Bilimsel çalışmalar, sülfasalazinin, immün sistem bozukluğu olan hastalarda pnömoni vakalarını azaltmaya yardımcı olabileceğini göstermektedir. Zatürree, bu bağışıklık sistemi rahatsızlıklarından muzdarip olanlar için hayati tehlike arz ediyor.

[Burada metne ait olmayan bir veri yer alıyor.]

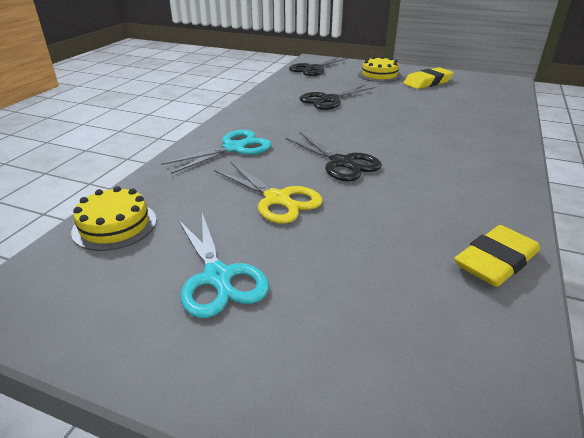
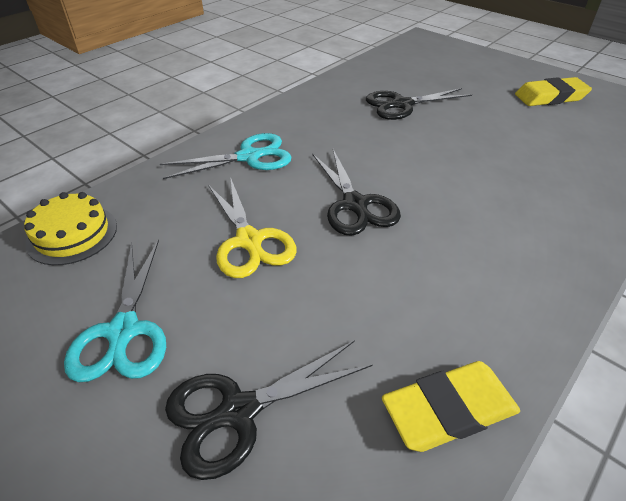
camera: 20 degrees right, 10 degrees up
black scissors [289,57,349,76] -> black scissors moved to [165,340,373,480]
yellow cake [358,56,401,82] -> none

Sülfasalazinin olası bir tedavi olarak keşfedilmesi büyük bir buluş olarak kabul edilir.

Akciğer kanserinde Mantar ve Edinilmiş Bağışıklık Yetersizliği Sendromu (AIDS) hastaları, pnömoninin başlıca nedenidir. Bu tip pnömoni pnömokist olarak adlandırılır. Pneumocystis ile mantar akciğerlerde kalır ve sıklıkla şiddetli olan ve solunum yolu enfeksiyonuna yol açan iltihaplanmaya neden olur. Sülfasalazin, tam anlamıyla mantarı ve artık detriusunu yiyerek işe yarıyor gibi görünüyor. Bu, özellikle bağışıklık sistemleri zayıf olanlarda, vücudun kendi başına başaramadığı bir şeydir.

Pnömokististen mustarip hastalar, ilk mantar tahrip edildikten çok sonra hasta olmaya devam edebilir. Ciğerleri hala kalıntı kalıntılarla dolu olabilir, bu nedenle iltihap devam edebilir. Bu sorunu algılayan beden, aslında bulunmayan bir enfeksiyonla savaşmaya devam ediyor. Bu sendrom, bağışıklık sistemini zayıflatıp hastalığı uzatmaya devam ediyor. Sülfasalazinin, enkazı ortadan kaldırarak bu sendrom üzerinde olumlu bir etkisi olabilir.